Если гибель России есть только наш Апокалипсис русский, наша гибель национальная, то нам надеяться не на что: мы погибли окончательно. Но это не так: наш русский апокалипсис в России начался — в Европе кончится; наша гибель есть гибель Европы, наше спасение — спасение Европы. Этого опять-таки никто не понимал лучше Достоевского. С первых веков христианства не было сказано никем с такою потрясающей силою реализма внутреннего, психологического, и внешнего, исторического: «Конец мира идет». (Предсмертные слова Достоевского из «Записной книжки»).
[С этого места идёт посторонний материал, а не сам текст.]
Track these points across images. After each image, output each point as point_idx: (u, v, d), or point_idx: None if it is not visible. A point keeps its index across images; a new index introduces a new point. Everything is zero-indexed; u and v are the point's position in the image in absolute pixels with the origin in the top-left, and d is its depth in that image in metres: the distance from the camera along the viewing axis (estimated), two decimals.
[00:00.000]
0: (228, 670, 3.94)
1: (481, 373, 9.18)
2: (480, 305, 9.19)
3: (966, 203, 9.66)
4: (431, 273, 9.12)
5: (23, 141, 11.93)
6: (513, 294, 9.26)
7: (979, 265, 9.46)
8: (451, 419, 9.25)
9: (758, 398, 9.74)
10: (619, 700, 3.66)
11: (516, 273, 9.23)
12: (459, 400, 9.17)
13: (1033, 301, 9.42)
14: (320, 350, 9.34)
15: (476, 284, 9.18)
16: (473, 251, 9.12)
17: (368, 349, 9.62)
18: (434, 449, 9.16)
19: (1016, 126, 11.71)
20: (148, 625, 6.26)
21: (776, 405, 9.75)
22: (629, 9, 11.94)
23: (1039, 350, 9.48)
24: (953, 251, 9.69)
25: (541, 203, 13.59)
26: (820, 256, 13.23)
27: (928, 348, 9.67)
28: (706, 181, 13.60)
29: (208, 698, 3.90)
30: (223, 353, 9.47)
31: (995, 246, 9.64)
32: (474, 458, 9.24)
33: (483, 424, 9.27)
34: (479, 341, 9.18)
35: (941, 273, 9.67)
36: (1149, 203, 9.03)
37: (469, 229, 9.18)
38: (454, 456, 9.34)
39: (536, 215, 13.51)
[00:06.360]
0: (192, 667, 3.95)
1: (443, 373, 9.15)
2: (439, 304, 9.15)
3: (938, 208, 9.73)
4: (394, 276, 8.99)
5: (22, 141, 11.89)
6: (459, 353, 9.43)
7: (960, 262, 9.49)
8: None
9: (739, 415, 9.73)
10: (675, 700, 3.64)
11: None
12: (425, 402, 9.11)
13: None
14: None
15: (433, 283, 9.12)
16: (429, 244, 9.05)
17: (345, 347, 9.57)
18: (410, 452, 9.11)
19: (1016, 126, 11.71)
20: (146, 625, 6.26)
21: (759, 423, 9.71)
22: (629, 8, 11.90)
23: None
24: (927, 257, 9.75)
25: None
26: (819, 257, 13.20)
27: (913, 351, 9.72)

Если одна половина пророчеств его — то, что о России, — уже исполнилась с точностью, — то не исполнится ли с такою же точностью и другая половина, — то, что о Европе? И конец Европы не будет ли еще ужаснее, апокалипсичнее, чем конец России? Простим ли мы тогда или скажем: «Дочь Вавилона, опустошительница! Блажен, кто воздаст тебе за то, что ты сделала нам. Блажен, кто возьмет и разобьет младенцев твоих о камень!»

Я себя не обманываю, я знаю, как трудно, почти невозможно сейчас в Европе говорить о христианстве и о христианском Апокалипсисе так, чтобы это не было «игрой и забавой». Но, не говоря об этом, что сказать о Достоевском, когда весь смысл его в этом и только в этом? Одно из двух: или он, в самом деле, — не больше, чем «певец с приятным голосом», — но тогда стоит ли говорить о нем в эти страшно серьезные дни? — или он — напоминание вечное о том, что христианство и христианский Апокалипсис не только были, не только был Христос.

И, если когда-нибудь скажет Восток: Запад был, была Европа, Europa fuit, то это будет возмездие за то, что Европа сказала: Христос был, Christus fuit.

Для Европы Он был, а для России, России подлинной, России Достоевского, — Христос был, есть и будет. Когда выйдут «бесы» из бесноватого, то снова сядет он у ног Иисусовых. Достоевский и это предрек. Христос не только был, но есть и будет — вот где для вас, европейцы, наш «яд», или наше «лекарство»; вот где черта немоты бездонно разделяющей.

Да, может быть, вы и съели бы нас, будь мы только Востоком; но мы — не Восток и не Запад, мы — Восток и Запад вместе, последняя война или последний мир Востока с Западом.

Чего же Вы хотите, войны или мира? Решайте. Но, прежде чем решать, подумайте: отчего вы так легко отравились нами? Едва прикоснулись к русской чаше — и вот уже отравлены. А все тянетесь к ней, то ли как больные к лекарству, то ли как самоубийцы к яду. Да, отчего? Не от того ли, что мы не вы, но роднее, страшнее вам, чем вы думали: вместе погибнем или вместе спасемся.

Но что бы вы ни выбрали, войну или мир, — наш выбор сделан. «Война — отец всего», это — ваше слово; в наше: «мир есть мир», мир, вселенная есть мир, примирение. Таков завет нашего пророка Достоевского. Этого мы никогда не забудем. Сколько бы ни враждовали вы с нами, мы никогда не забудем, что «у нас русских, две родины: наша Русь и Европа».

И, если вы сумеете вернуться к началу своему, соединить Восток с Западом, если вы исполните завет Достоевского, о Христе вспомните, то и мы вспомним о Нем: простим.